Yes, as per the requirements of a registered company (independent auditors for the annual accounts, regular BOD meetings and tax filings).

22.          Who are you clients / focus group?

B2B

Medical professionals

Medical Insurance providers

Pharmaceutical companies

Dairy industry (in relation to osteoporosis) – potentially

B2C

They have produced an app for the general public to access for diagnosis, but it isn’t their main focus.

23.          What KPI’s (key performance indicators) or measurement tools, if any, do you use to access if you are meeting your social impact according to your mission? (e.g. Number of users, number of engaged users. Etc.)

Not at the moment.

As the medical data is very private, it is difficult to access any KPIs related to the impact of the use of the software.

24.          As per 23, what type of social impact have you created through your products/services (e.g. assisted 1,000 people access to health care they won’t have otherwise).
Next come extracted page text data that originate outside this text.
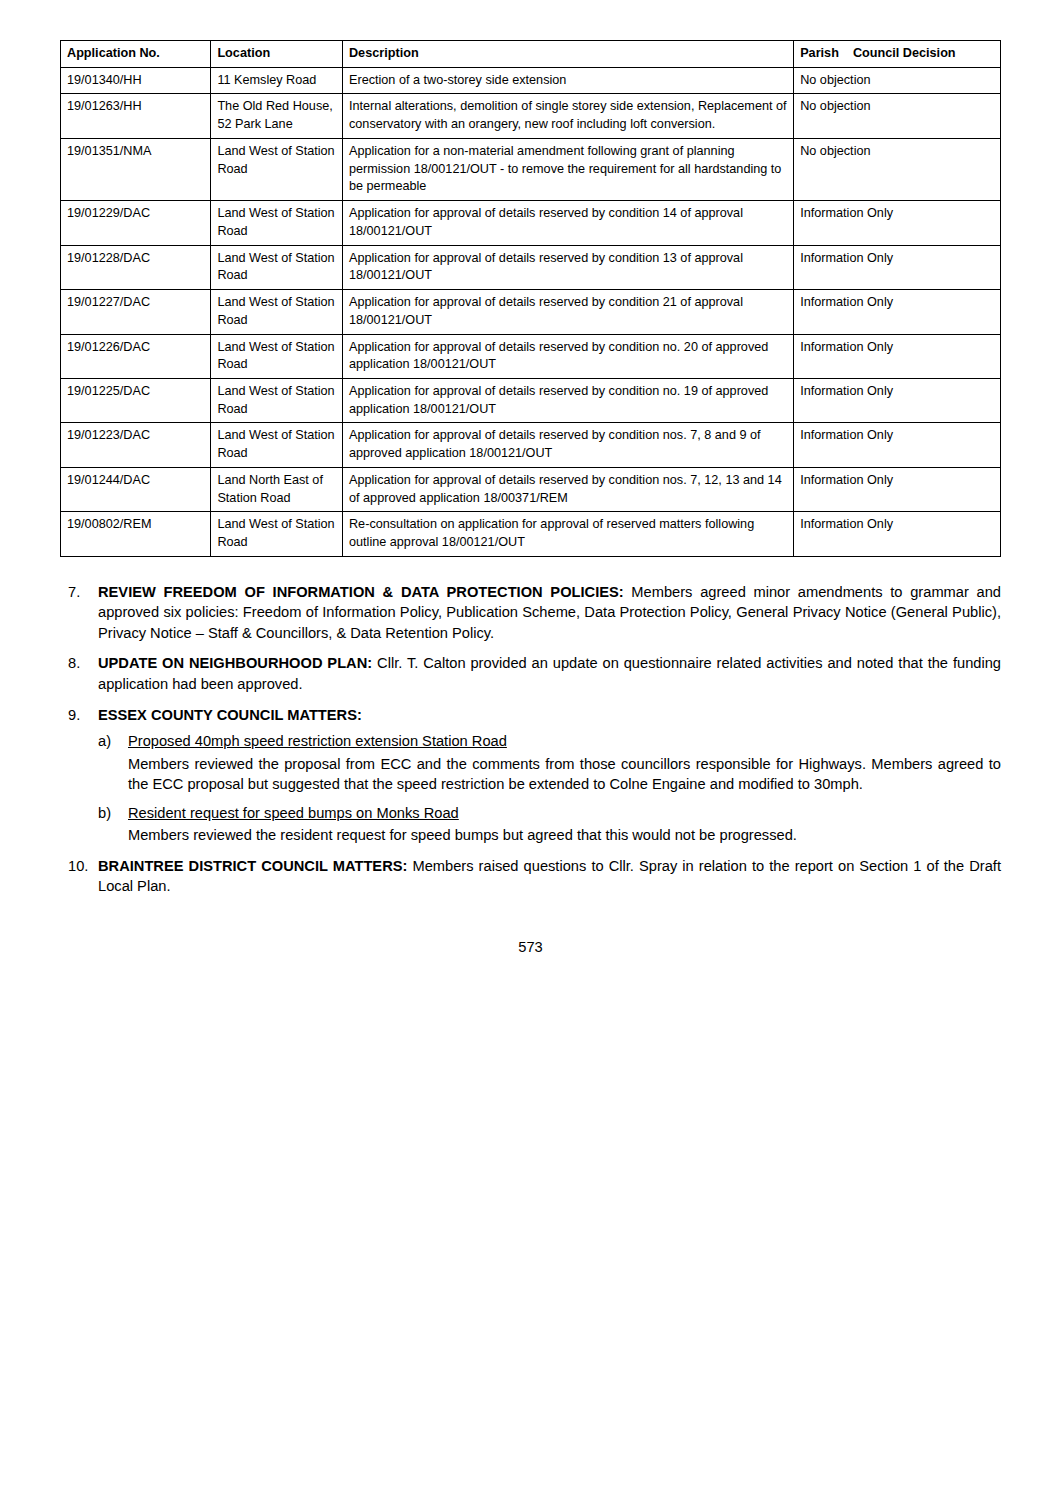| Application No. | Location | Description | Parish Council Decision |
| --- | --- | --- | --- |
| 19/01340/HH | 11 Kemsley Road | Erection of a two-storey side extension | No objection |
| 19/01263/HH | The Old Red House, 52 Park Lane | Internal alterations, demolition of single storey side extension, Replacement of conservatory with an orangery, new roof including loft conversion. | No objection |
| 19/01351/NMA | Land West of Station Road | Application for a non-material amendment following grant of planning permission 18/00121/OUT - to remove the requirement for all hardstanding to be permeable | No objection |
| 19/01229/DAC | Land West of Station Road | Application for approval of details reserved by condition 14 of approval 18/00121/OUT | Information Only |
| 19/01228/DAC | Land West of Station Road | Application for approval of details reserved by condition 13 of approval 18/00121/OUT | Information Only |
| 19/01227/DAC | Land West of Station Road | Application for approval of details reserved by condition 21 of approval 18/00121/OUT | Information Only |
| 19/01226/DAC | Land West of Station Road | Application for approval of details reserved by condition no. 20 of approved application 18/00121/OUT | Information Only |
| 19/01225/DAC | Land West of Station Road | Application for approval of details reserved by condition no. 19 of approved application 18/00121/OUT | Information Only |
| 19/01223/DAC | Land West of Station Road | Application for approval of details reserved by condition nos. 7, 8 and 9 of approved application 18/00121/OUT | Information Only |
| 19/01244/DAC | Land North East of Station Road | Application for approval of details reserved by condition nos. 7, 12, 13 and 14 of approved application 18/00371/REM | Information Only |
| 19/00802/REM | Land West of Station Road | Re-consultation on application for approval of reserved matters following outline approval 18/00121/OUT | Information Only |
REVIEW FREEDOM OF INFORMATION & DATA PROTECTION POLICIES: Members agreed minor amendments to grammar and approved six policies: Freedom of Information Policy, Publication Scheme, Data Protection Policy, General Privacy Notice (General Public), Privacy Notice – Staff & Councillors, & Data Retention Policy.
UPDATE ON NEIGHBOURHOOD PLAN: Cllr. T. Calton provided an update on questionnaire related activities and noted that the funding application had been approved.
ESSEX COUNTY COUNCIL MATTERS:
Proposed 40mph speed restriction extension Station Road Members reviewed the proposal from ECC and the comments from those councillors responsible for Highways. Members agreed to the ECC proposal but suggested that the speed restriction be extended to Colne Engaine and modified to 30mph.
Resident request for speed bumps on Monks Road Members reviewed the resident request for speed bumps but agreed that this would not be progressed.
BRAINTREE DISTRICT COUNCIL MATTERS: Members raised questions to Cllr. Spray in relation to the report on Section 1 of the Draft Local Plan.
573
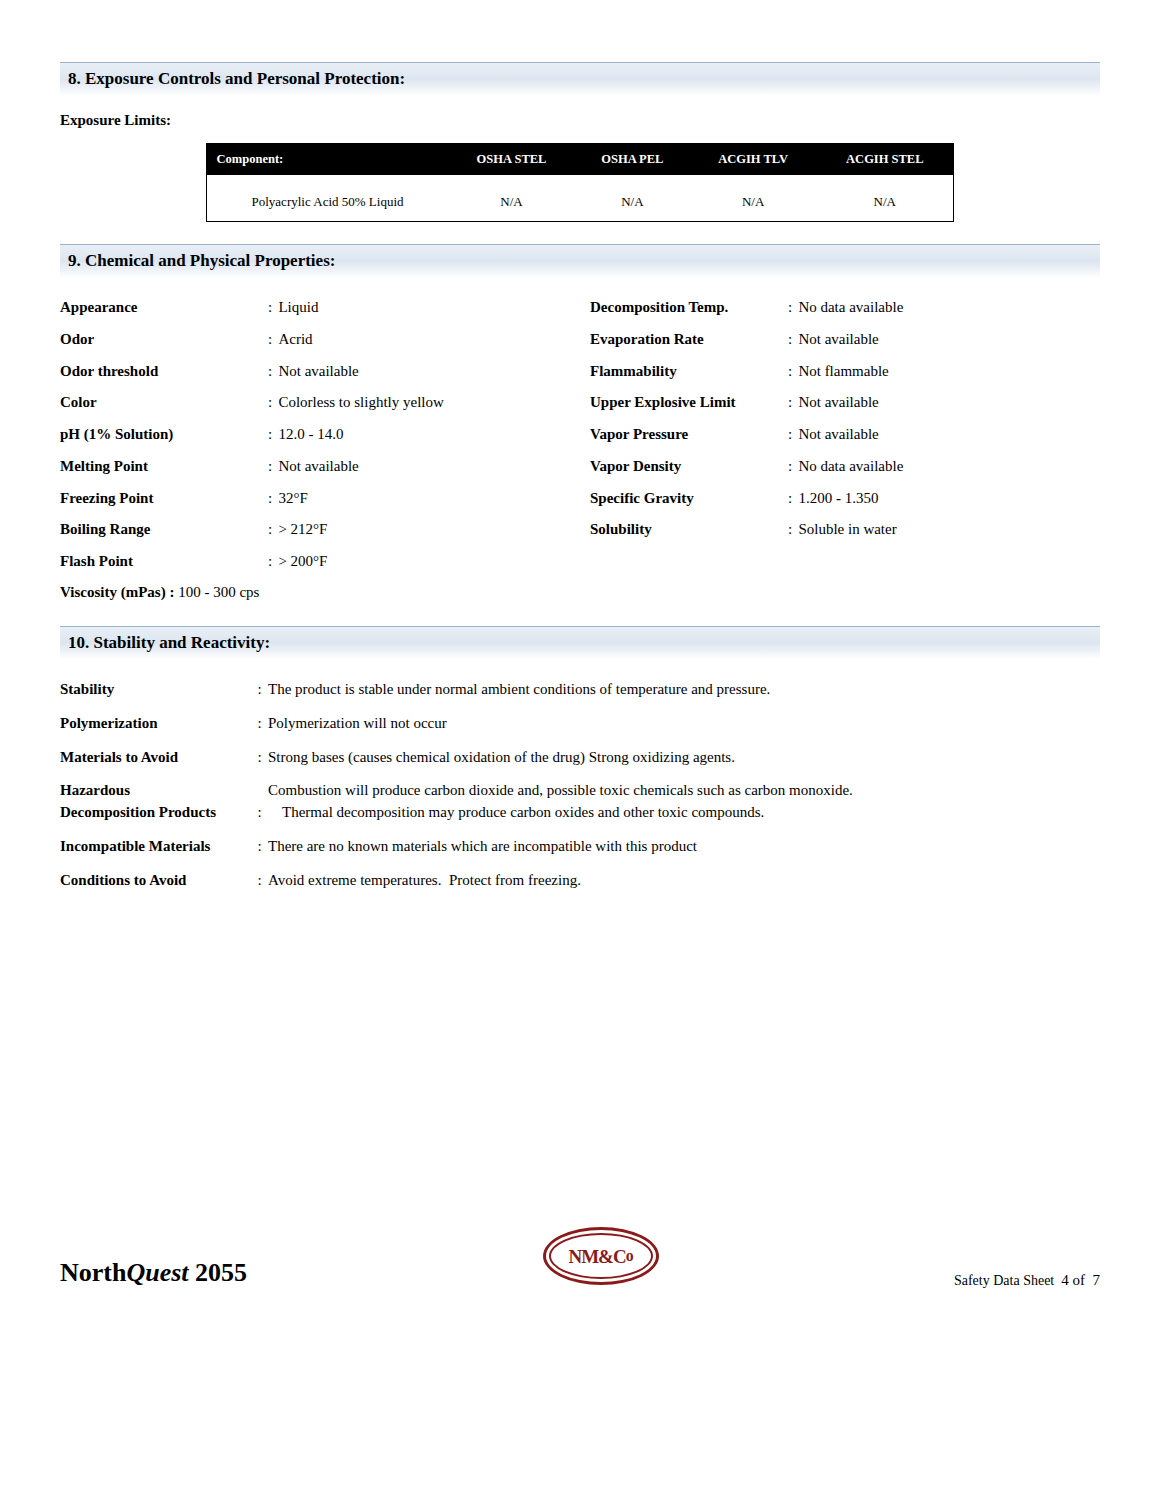8. Exposure Controls and Personal Protection:
Exposure Limits:
| Component: | OSHA STEL | OSHA PEL | ACGIH TLV | ACGIH STEL |
| --- | --- | --- | --- | --- |
| Polyacrylic Acid 50% Liquid | N/A | N/A | N/A | N/A |
9. Chemical and Physical Properties:
| Appearance | : | Liquid | Decomposition Temp. | : | No data available |
| Odor | : | Acrid | Evaporation Rate | : | Not available |
| Odor threshold | : | Not available | Flammability | : | Not flammable |
| Color | : | Colorless to slightly yellow | Upper Explosive Limit | : | Not available |
| pH (1% Solution) | : | 12.0 - 14.0 | Vapor Pressure | : | Not available |
| Melting Point | : | Not available | Vapor Density | : | No data available |
| Freezing Point | : | 32°F | Specific Gravity | : | 1.200 - 1.350 |
| Boiling Range | : | > 212°F | Solubility | : | Soluble in water |
| Flash Point | : | > 200°F | | | |
Viscosity (mPas) : 100 - 300 cps
10. Stability and Reactivity:
| Stability | : | The product is stable under normal ambient conditions of temperature and pressure. |
| Polymerization | : | Polymerization will not occur |
| Materials to Avoid | : | Strong bases (causes chemical oxidation of the drug) Strong oxidizing agents. |
| Hazardous Decomposition Products | : | Combustion will produce carbon dioxide and, possible toxic chemicals such as carbon monoxide. Thermal decomposition may produce carbon oxides and other toxic compounds. |
| Incompatible Materials | : | There are no known materials which are incompatible with this product |
| Conditions to Avoid | : | Avoid extreme temperatures. Protect from freezing. |
NorthQuest 2055
NM&Co
Safety Data Sheet 4 of 7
As per 23. above

 

Social enterprise sector

25.          If a social enterprise umbrella body were formed, would you be interested to know more about it and possibly join as a member?

We would be interested to participate and become a member.

26.          What support do you personally need from such an umbrella body and/or what support do you think the social enterprise sector requires?

Be part of an organization that promotes social entrepreneurship and social enterprise in Iceland in order to bring about positive social impact. It could provide capacity-building programmes and business services, and fostering synergistic partnerships among key stakeholders, e.g. government, businesses and public sector to build up individual enterprises and the sector at large

Specialties: Healthcare and IT.

27.          How would you like to see social enterprise develop in Iceland?

There is a fertile ground for projects / enterprises aimed at the common good. That is definitely what we are doing.

Some problems facing Iceland at present:

1)      The ISK is a problem in terms of attracting foreign investors. They will be paid in Kroners which they cannot use.

2)      There is a large gap between the super-rich and the super poor that is something not talked about much in Iceland. It is nothing like the developing countries, as there is social support, but it still is increasing. Disposable income has dramatically decreased which is meaning a lot of the Icelandic workforce is going abroad where it is possibly 2 -4 times more than they can save in Iceland.

28.          Can you recommend a company (NGO) that you may know of that has a social and/or environmental mission?

SAA -National Centre of Addiction Medicine – www.saa.is

Samhjálp – http://www.samhjalp.is/

Odd Fellows – www.ioof.is / www.oddfellows.is

 

Note: Social Enterprise Iceland does not in any way imply that the interviewed company is a social enterprise. The definition for social enterprise in Iceland is still work in progress through these research interviews. The purpose of sharing these interviews with the public is in alignment with our values of transparency as we share our process of discovery with those who are interested.